▶ WHAT YOU HAVE TO DO: Find every line in the material below that contains the string "Your" and copy each of those lines in full.
++++ THE DATA ++++
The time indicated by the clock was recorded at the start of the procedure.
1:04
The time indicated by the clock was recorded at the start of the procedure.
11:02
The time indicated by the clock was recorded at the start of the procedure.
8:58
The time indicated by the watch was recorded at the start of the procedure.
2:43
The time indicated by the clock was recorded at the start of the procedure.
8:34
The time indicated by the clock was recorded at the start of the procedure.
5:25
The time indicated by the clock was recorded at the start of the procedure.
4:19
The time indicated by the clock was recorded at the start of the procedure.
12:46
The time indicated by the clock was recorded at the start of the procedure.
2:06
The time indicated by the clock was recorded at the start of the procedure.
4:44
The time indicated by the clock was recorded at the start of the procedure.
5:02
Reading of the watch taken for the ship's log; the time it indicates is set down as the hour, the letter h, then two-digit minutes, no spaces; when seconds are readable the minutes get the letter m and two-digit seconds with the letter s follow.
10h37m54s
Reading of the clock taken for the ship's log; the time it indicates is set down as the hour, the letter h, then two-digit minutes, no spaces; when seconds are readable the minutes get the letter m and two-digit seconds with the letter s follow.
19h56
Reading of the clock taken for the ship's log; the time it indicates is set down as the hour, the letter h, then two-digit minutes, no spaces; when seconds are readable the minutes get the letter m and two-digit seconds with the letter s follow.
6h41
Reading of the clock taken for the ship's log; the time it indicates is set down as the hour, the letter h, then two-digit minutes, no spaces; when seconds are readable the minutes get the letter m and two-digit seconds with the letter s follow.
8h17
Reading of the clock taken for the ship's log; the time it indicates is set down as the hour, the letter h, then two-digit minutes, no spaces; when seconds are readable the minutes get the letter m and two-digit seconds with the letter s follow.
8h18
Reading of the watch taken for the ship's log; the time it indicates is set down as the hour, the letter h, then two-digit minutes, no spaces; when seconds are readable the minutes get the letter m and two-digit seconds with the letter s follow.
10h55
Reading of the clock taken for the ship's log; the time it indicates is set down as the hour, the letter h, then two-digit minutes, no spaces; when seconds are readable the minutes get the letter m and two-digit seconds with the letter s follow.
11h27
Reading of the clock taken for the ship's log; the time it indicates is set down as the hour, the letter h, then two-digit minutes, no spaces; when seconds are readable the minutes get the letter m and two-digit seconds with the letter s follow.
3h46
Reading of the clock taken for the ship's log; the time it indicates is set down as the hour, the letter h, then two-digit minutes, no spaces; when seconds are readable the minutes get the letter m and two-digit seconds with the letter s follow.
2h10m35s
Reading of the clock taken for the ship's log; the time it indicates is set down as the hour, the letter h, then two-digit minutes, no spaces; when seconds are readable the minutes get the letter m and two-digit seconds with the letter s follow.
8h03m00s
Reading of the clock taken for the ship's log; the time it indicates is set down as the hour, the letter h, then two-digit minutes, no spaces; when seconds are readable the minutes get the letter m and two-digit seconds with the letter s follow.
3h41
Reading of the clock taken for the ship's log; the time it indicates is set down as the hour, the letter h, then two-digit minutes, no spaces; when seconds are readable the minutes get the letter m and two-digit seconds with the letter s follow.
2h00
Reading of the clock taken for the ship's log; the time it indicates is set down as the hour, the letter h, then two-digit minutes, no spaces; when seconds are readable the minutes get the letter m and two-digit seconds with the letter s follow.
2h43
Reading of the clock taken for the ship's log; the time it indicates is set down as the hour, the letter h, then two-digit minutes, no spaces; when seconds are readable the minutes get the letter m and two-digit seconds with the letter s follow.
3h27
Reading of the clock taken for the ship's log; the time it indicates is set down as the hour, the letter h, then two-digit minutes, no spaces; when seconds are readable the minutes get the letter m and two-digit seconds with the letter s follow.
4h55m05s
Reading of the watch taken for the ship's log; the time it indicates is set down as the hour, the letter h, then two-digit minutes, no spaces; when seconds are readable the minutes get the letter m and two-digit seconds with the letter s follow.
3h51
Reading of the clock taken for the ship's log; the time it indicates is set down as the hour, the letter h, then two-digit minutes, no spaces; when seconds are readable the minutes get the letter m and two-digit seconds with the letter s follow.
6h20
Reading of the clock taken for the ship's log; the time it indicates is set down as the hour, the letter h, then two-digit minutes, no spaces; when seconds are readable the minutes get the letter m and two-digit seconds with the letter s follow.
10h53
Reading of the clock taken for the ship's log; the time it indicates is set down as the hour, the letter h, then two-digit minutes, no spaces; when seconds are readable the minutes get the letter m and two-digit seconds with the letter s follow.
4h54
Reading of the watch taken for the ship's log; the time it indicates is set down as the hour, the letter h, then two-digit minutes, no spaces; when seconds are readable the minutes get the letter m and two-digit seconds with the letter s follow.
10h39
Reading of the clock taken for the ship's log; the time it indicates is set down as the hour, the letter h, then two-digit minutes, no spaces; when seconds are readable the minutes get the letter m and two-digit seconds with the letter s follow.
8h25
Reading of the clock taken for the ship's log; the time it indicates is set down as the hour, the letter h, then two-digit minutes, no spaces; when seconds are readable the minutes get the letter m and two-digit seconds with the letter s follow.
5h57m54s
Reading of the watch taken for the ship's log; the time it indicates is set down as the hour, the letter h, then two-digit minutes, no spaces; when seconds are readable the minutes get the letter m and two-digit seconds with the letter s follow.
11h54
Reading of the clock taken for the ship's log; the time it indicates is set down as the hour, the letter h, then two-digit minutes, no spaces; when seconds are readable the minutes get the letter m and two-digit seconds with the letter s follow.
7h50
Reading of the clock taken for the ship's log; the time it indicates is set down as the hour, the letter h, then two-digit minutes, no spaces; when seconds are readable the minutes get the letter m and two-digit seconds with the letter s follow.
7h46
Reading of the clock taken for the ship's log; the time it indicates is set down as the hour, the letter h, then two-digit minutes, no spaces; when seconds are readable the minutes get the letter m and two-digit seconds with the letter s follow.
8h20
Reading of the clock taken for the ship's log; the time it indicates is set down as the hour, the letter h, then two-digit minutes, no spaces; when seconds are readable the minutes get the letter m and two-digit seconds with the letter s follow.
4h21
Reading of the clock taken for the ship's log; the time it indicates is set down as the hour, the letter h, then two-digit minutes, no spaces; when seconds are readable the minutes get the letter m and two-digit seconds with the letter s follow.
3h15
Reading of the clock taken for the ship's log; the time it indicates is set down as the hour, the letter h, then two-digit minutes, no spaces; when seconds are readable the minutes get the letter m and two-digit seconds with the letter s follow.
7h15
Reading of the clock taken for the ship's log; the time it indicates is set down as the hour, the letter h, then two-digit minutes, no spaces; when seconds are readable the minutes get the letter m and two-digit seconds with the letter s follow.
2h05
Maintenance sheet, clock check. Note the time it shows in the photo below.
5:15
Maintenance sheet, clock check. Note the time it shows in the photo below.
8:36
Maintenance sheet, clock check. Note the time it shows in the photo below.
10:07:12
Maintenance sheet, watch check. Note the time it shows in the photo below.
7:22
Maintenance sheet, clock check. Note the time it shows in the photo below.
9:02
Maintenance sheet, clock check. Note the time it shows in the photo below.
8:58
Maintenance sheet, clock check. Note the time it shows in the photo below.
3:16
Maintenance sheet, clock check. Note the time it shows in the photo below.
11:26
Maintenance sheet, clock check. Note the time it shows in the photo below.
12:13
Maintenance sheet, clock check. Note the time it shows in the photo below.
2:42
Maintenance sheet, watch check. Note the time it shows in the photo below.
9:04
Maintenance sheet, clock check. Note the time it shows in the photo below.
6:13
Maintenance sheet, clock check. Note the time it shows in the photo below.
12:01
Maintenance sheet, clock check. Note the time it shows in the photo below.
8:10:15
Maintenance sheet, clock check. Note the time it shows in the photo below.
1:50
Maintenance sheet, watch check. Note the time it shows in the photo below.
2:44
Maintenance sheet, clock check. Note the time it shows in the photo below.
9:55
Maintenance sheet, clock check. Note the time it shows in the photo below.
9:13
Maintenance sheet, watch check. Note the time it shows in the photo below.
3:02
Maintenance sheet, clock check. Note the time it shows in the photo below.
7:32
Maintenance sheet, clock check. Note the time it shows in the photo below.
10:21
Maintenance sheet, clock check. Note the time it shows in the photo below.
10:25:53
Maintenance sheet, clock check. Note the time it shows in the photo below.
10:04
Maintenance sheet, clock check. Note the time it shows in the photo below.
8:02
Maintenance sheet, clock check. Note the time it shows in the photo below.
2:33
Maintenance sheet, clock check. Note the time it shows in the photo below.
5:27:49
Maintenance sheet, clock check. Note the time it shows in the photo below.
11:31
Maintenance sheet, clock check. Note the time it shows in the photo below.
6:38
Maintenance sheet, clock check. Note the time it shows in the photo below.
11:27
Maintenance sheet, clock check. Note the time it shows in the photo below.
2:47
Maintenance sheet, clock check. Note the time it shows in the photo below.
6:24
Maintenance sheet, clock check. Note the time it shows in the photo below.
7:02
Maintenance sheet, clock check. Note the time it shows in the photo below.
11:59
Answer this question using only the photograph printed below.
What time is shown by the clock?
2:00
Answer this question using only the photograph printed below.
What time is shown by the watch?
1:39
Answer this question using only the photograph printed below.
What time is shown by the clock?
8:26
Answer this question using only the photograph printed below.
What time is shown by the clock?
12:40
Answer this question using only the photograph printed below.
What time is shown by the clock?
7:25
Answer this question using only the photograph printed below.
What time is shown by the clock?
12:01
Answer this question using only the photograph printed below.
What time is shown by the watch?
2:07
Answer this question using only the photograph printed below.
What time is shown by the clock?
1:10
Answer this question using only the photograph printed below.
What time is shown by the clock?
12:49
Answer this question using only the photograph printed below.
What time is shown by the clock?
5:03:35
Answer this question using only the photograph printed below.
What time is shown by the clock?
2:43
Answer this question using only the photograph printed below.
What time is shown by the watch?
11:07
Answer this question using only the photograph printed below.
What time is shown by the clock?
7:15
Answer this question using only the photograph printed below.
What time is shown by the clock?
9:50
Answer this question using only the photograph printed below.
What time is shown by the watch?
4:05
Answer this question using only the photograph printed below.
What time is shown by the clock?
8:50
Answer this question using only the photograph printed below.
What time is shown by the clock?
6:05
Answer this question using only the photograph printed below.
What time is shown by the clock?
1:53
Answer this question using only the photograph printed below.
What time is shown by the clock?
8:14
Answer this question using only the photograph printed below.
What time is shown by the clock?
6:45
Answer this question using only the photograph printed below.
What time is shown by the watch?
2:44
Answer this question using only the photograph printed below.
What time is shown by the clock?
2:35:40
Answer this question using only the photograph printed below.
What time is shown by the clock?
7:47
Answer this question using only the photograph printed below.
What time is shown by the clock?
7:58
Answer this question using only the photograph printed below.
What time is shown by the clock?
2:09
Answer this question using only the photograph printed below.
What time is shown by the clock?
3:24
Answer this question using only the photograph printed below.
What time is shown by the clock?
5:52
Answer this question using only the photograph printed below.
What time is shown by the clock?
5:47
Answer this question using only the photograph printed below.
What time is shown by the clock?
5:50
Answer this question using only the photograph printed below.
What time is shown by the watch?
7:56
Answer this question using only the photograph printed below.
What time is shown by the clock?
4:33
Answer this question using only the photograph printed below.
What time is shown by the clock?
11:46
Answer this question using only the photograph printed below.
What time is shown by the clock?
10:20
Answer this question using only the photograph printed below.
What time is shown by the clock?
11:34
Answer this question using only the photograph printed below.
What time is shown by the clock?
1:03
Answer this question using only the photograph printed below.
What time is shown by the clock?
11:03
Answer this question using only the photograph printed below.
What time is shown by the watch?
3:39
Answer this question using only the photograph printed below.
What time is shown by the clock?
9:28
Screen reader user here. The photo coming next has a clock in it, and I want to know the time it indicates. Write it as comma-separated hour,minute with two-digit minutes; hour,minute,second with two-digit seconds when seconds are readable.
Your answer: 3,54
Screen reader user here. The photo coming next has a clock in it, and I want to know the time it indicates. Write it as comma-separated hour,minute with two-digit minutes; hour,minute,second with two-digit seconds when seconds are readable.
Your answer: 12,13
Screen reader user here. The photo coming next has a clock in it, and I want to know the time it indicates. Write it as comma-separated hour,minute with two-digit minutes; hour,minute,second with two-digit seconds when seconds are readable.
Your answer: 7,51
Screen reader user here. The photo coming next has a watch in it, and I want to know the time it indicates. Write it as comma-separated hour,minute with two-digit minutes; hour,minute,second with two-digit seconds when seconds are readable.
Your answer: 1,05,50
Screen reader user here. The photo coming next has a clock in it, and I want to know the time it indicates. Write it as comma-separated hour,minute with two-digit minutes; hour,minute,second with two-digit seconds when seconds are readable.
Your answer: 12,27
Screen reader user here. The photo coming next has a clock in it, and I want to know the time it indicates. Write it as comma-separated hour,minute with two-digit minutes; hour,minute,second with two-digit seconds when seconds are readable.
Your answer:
++++
▶ WRITTEN SOLUTION:
Your answer: 3,54
Your answer: 12,13
Your answer: 7,51
Your answer: 1,05,50
Your answer: 12,27
Your answer:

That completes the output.